_TASK TO COMPLETE_
Edit the records below by replacing "Kruistabellen" with "Koppeltabellen" throughout, leaving everything else unchanged. Leave the pictures out of your answer.

Image-based layout entries:
☆ ☆ ☆ ☆ ☆ ☆ ☆
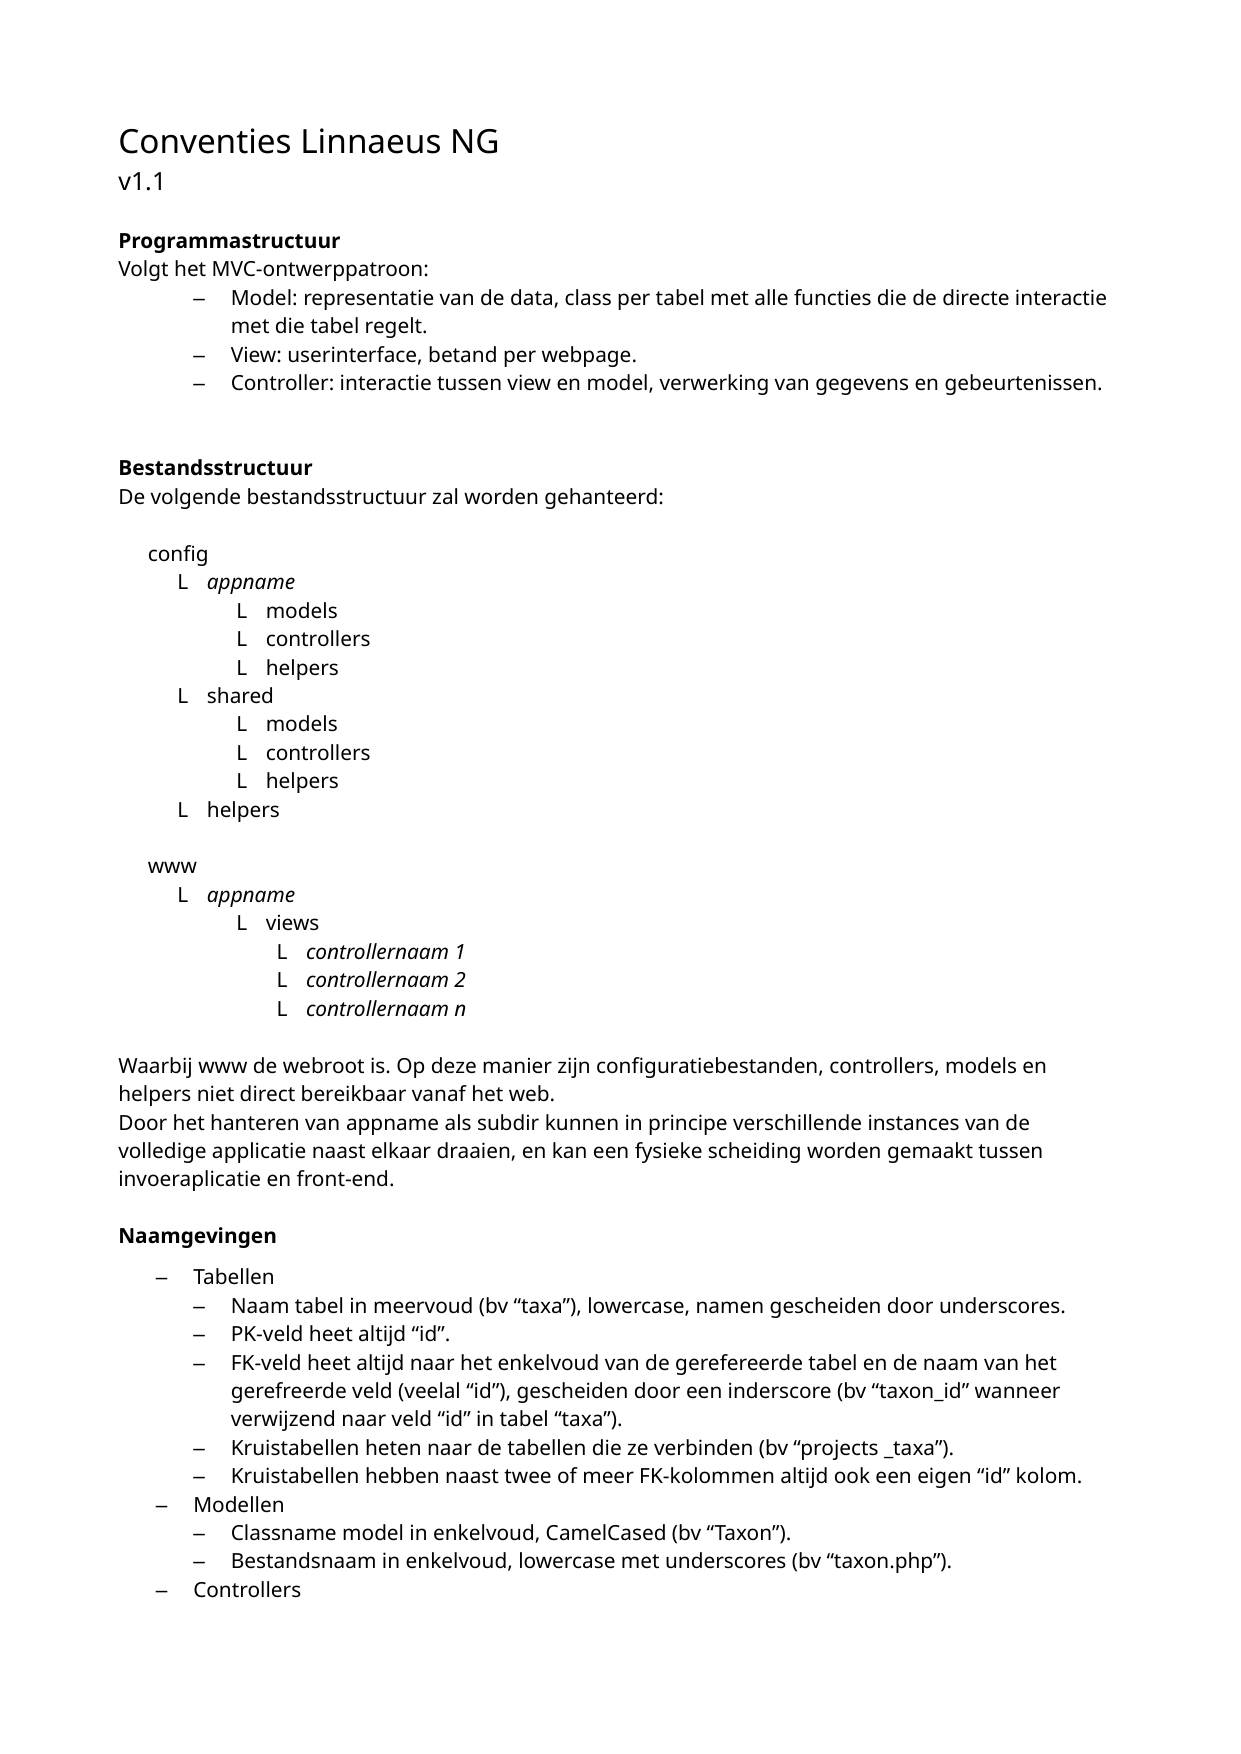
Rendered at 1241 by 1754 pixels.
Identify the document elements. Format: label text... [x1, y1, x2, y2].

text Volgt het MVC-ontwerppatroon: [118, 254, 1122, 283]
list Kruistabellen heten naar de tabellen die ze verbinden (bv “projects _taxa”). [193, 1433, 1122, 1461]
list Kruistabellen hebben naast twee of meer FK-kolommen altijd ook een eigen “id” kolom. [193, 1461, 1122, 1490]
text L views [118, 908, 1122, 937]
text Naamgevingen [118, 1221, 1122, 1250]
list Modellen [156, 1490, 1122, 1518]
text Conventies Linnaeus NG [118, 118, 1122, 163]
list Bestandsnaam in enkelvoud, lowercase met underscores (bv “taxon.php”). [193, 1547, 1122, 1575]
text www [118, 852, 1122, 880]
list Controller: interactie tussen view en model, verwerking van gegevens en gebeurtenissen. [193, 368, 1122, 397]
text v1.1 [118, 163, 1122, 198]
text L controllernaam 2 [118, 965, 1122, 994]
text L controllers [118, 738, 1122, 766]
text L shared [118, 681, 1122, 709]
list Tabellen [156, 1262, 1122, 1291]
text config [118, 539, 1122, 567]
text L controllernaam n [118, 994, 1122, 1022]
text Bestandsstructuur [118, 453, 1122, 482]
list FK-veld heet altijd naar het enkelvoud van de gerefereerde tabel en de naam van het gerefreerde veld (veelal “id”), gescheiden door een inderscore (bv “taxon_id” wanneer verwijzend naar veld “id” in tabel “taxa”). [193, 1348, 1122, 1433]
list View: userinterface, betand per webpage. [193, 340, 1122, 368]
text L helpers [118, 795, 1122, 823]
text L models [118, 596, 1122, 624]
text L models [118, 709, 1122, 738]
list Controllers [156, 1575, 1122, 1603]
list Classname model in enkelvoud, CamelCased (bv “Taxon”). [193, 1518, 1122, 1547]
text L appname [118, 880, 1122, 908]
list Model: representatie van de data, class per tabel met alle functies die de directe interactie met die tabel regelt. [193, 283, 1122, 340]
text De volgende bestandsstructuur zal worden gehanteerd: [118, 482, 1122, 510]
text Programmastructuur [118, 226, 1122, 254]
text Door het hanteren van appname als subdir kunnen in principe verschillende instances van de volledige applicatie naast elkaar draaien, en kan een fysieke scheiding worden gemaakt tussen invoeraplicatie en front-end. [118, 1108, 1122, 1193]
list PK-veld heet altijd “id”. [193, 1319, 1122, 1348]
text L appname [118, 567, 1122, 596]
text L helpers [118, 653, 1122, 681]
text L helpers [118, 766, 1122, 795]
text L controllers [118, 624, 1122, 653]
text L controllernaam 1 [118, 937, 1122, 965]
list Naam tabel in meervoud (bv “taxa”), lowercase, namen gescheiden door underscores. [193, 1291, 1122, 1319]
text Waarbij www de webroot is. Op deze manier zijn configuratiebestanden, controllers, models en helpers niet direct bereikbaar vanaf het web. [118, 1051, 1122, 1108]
☆ ☆ ☆ ☆ ☆ ☆ ☆
_ANSWER TO THE PROBLEM_
Rendered at 1241 by 1754 pixels.
Identify the document elements. Format: label text... [x1, y1, x2, y2].

text Volgt het MVC-ontwerppatroon: [118, 254, 1122, 283]
list Koppeltabellen heten naar de tabellen die ze verbinden (bv “projects _taxa”). [193, 1433, 1122, 1461]
list Koppeltabellen hebben naast twee of meer FK-kolommen altijd ook een eigen “id” kolom. [193, 1461, 1122, 1490]
text L views [118, 908, 1122, 937]
text Naamgevingen [118, 1221, 1122, 1250]
list Modellen [156, 1490, 1122, 1518]
text Conventies Linnaeus NG [118, 118, 1122, 163]
list Bestandsnaam in enkelvoud, lowercase met underscores (bv “taxon.php”). [193, 1547, 1122, 1575]
text www [118, 852, 1122, 880]
list Controller: interactie tussen view en model, verwerking van gegevens en gebeurtenissen. [193, 368, 1122, 397]
text v1.1 [118, 163, 1122, 198]
text L controllernaam 2 [118, 965, 1122, 994]
text L controllers [118, 738, 1122, 766]
text L shared [118, 681, 1122, 709]
list Tabellen [156, 1262, 1122, 1291]
text config [118, 539, 1122, 567]
text L controllernaam n [118, 994, 1122, 1022]
text Bestandsstructuur [118, 453, 1122, 482]
list FK-veld heet altijd naar het enkelvoud van de gerefereerde tabel en de naam van het gerefreerde veld (veelal “id”), gescheiden door een inderscore (bv “taxon_id” wanneer verwijzend naar veld “id” in tabel “taxa”). [193, 1348, 1122, 1433]
list View: userinterface, betand per webpage. [193, 340, 1122, 368]
text L helpers [118, 795, 1122, 823]
text L models [118, 596, 1122, 624]
text L models [118, 709, 1122, 738]
list Controllers [156, 1575, 1122, 1603]
list Classname model in enkelvoud, CamelCased (bv “Taxon”). [193, 1518, 1122, 1547]
text L appname [118, 880, 1122, 908]
list Model: representatie van de data, class per tabel met alle functies die de directe interactie met die tabel regelt. [193, 283, 1122, 340]
text De volgende bestandsstructuur zal worden gehanteerd: [118, 482, 1122, 510]
text Programmastructuur [118, 226, 1122, 254]
text Door het hanteren van appname als subdir kunnen in principe verschillende instances van de volledige applicatie naast elkaar draaien, en kan een fysieke scheiding worden gemaakt tussen invoeraplicatie en front-end. [118, 1108, 1122, 1193]
list PK-veld heet altijd “id”. [193, 1319, 1122, 1348]
text L appname [118, 567, 1122, 596]
text L helpers [118, 653, 1122, 681]
text L helpers [118, 766, 1122, 795]
text L controllers [118, 624, 1122, 653]
text L controllernaam 1 [118, 937, 1122, 965]
list Naam tabel in meervoud (bv “taxa”), lowercase, namen gescheiden door underscores. [193, 1291, 1122, 1319]
text Waarbij www de webroot is. Op deze manier zijn configuratiebestanden, controllers, models en helpers niet direct bereikbaar vanaf het web. [118, 1051, 1122, 1108]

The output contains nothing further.